Both Morones and U.S. Border Patrol officials said they expected that the four members of the Mexican naval infantry would be released soon and allowed to return to Mexico.
“We have no desire to embarrass anyone in this incident. We are not trying to embarrass Mexico. We are just trying to gather all the facts,” Border Patrol spokesman Mike Nicley said. “We’re trying to expedite their return to Mexico, and we will do so at the appropriate time.”
Nicley said, however, that the four soldiers admitted during questioning that they were aware they had crossed into the United States. Nicley declined to release further details about the soldiers’ entry, saying the investigation was still in an “embryonic stage.”
Dale Cozart, chief agent in the Border Patrol’s San Diego sector, said the four men were arrested Sunday night after being spotted on a beach near Imperial Beach questioning picnickers.
U.S. authorities hope to locate the picnickers to find out what happened during the encounter.

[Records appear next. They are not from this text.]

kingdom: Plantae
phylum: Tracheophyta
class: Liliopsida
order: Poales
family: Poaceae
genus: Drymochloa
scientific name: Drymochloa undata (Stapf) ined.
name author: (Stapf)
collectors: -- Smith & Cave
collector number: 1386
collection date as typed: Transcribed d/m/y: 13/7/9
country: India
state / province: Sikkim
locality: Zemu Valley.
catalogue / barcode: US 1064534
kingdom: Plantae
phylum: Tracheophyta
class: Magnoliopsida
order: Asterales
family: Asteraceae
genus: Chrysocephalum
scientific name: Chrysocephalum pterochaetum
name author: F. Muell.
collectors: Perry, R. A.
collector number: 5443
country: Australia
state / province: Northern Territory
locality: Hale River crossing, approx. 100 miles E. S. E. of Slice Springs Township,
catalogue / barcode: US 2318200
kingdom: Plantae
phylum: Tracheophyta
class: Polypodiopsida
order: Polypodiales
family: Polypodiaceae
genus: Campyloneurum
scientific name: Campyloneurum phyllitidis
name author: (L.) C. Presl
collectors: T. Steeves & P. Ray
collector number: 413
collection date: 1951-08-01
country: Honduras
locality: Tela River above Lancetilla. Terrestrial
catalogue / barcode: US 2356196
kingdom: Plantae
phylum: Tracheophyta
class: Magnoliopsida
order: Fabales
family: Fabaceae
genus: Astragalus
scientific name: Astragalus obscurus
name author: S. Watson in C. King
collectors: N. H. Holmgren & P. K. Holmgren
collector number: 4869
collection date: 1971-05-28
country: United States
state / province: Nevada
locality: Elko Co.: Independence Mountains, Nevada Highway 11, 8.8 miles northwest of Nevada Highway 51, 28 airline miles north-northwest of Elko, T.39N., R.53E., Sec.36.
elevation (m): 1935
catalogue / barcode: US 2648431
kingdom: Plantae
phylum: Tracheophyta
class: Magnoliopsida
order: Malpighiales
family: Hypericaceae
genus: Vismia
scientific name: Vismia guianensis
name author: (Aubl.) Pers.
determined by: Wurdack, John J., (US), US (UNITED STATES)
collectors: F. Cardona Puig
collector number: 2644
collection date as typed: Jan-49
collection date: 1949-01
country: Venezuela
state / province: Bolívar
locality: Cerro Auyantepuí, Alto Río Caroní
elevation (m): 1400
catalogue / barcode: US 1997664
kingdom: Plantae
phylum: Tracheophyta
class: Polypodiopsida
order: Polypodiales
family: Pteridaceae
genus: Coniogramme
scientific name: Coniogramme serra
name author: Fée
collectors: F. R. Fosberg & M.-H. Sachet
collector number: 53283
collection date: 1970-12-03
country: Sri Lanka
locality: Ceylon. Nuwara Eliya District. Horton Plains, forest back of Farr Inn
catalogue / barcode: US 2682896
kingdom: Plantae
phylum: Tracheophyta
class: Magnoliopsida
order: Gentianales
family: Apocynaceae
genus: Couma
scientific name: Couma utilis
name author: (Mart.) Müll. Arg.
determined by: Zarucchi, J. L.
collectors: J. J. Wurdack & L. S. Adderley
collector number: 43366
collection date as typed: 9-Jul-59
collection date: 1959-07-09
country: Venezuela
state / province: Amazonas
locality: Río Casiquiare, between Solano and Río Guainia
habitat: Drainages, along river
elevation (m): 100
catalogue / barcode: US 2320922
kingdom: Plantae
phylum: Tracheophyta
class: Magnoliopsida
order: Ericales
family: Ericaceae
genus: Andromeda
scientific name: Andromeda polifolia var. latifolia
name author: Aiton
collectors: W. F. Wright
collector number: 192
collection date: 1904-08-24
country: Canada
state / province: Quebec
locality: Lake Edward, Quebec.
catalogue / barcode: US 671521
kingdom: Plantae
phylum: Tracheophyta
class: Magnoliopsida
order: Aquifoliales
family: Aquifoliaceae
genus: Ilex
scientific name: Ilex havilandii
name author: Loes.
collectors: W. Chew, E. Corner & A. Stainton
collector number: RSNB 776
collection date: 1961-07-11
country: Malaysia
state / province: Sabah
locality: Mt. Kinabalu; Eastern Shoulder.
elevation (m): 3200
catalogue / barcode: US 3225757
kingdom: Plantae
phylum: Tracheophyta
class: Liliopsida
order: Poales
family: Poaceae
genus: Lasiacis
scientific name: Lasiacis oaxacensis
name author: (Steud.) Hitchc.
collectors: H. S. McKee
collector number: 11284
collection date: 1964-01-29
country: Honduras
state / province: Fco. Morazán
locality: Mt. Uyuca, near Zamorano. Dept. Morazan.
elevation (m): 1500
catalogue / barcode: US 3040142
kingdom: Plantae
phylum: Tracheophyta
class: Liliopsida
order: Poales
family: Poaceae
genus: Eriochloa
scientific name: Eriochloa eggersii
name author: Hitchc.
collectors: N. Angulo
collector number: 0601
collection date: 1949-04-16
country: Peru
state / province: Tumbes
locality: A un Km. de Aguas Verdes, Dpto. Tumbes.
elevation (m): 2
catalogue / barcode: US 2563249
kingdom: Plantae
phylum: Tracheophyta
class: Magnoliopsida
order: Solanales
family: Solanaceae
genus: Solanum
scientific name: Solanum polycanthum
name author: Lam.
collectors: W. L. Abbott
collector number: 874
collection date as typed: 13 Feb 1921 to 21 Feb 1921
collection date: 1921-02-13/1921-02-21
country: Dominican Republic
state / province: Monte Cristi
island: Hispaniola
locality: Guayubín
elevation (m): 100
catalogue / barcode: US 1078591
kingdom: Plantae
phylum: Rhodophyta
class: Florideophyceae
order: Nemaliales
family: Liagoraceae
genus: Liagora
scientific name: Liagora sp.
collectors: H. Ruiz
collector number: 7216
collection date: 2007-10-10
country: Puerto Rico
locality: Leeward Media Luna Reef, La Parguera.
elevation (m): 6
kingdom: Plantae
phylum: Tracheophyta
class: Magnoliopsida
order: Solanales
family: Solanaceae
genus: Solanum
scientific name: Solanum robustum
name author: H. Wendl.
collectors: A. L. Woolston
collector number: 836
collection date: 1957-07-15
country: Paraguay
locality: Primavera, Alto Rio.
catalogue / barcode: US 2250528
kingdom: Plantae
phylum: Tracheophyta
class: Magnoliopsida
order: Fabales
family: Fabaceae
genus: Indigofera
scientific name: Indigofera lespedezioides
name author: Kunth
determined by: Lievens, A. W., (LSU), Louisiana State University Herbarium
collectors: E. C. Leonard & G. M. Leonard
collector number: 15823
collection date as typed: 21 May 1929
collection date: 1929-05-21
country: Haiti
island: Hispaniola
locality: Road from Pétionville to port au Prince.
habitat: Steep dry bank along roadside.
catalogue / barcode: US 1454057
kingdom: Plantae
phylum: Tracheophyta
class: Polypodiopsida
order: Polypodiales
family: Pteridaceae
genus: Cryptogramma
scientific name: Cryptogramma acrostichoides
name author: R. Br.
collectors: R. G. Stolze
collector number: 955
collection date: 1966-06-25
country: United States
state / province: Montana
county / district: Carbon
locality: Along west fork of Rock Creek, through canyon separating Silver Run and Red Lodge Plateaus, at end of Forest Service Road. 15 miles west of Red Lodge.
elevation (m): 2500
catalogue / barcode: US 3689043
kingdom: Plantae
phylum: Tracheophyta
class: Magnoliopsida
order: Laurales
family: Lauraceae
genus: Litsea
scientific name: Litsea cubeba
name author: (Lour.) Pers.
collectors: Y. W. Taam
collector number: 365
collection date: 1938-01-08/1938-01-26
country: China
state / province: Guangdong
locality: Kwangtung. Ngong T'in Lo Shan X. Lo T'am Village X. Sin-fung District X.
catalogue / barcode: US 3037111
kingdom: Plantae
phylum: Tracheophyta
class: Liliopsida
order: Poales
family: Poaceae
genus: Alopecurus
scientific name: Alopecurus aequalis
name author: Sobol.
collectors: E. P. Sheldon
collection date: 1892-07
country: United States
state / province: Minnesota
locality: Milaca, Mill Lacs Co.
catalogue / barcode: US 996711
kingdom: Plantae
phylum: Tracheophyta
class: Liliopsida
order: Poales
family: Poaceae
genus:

The soldiers, whose names were not released, told Border Patrol officials that they crossed the border Sunday night in pursuit of drug or weapons smugglers.
The crossing was made without any notification to U.S. authorities, who said they were concerned about possible violation of U.S. sovereignty.
State Department officials and the Mexican Consulate in San Diego and Mexican military officials were notified of the arrests by the Border Patrol.
“I’m not sure there will be a (diplomatic) protest, but all of the interested parties are on board in trying to resolve this very serious situation,” Cozart said.
The incident occurred about 1 1/2 miles inside U.S. territory, near Border Field State Park, Cozart said.
“The international line is marked clearly. It was not just an inadvertent entry,” he said.
The men, who were armed with military-issue automatic rifles, were being held solely for investigation of immigration violations, Cozart said.
“It’s a very serious thing to be in the United States illegally and to be in possession of an automatic weapon,” he said.
U.S. authorities described the soldiers as being equivalent in rank to privates.
The crew of a Border Patrol helicopter spotted the four talking to a group of 10 to 15 people on the beach. When the helicopter’s spotlight was aimed on the area, the picnickers scattered, authorities said.
The four Mexicans headed south toward the border but were intercepted by Border Patrol agents and San Diego County sheriff’s deputies. They were arrested without incident and taken to the Border Patrol’s San Ysidro station for questioning.
“They stated again that they were trying to take into custody two individuals that were supposedly smuggling either drugs or weapons. That is the story they are sticking with,” Cozart said.
In a similar 1986 incident in New Mexico, Border Patrol agents arrested seven Mexican judicial police agents who said they had accidentally strayed less than a mile into New Mexico while on an anti-drug-smuggling assignment.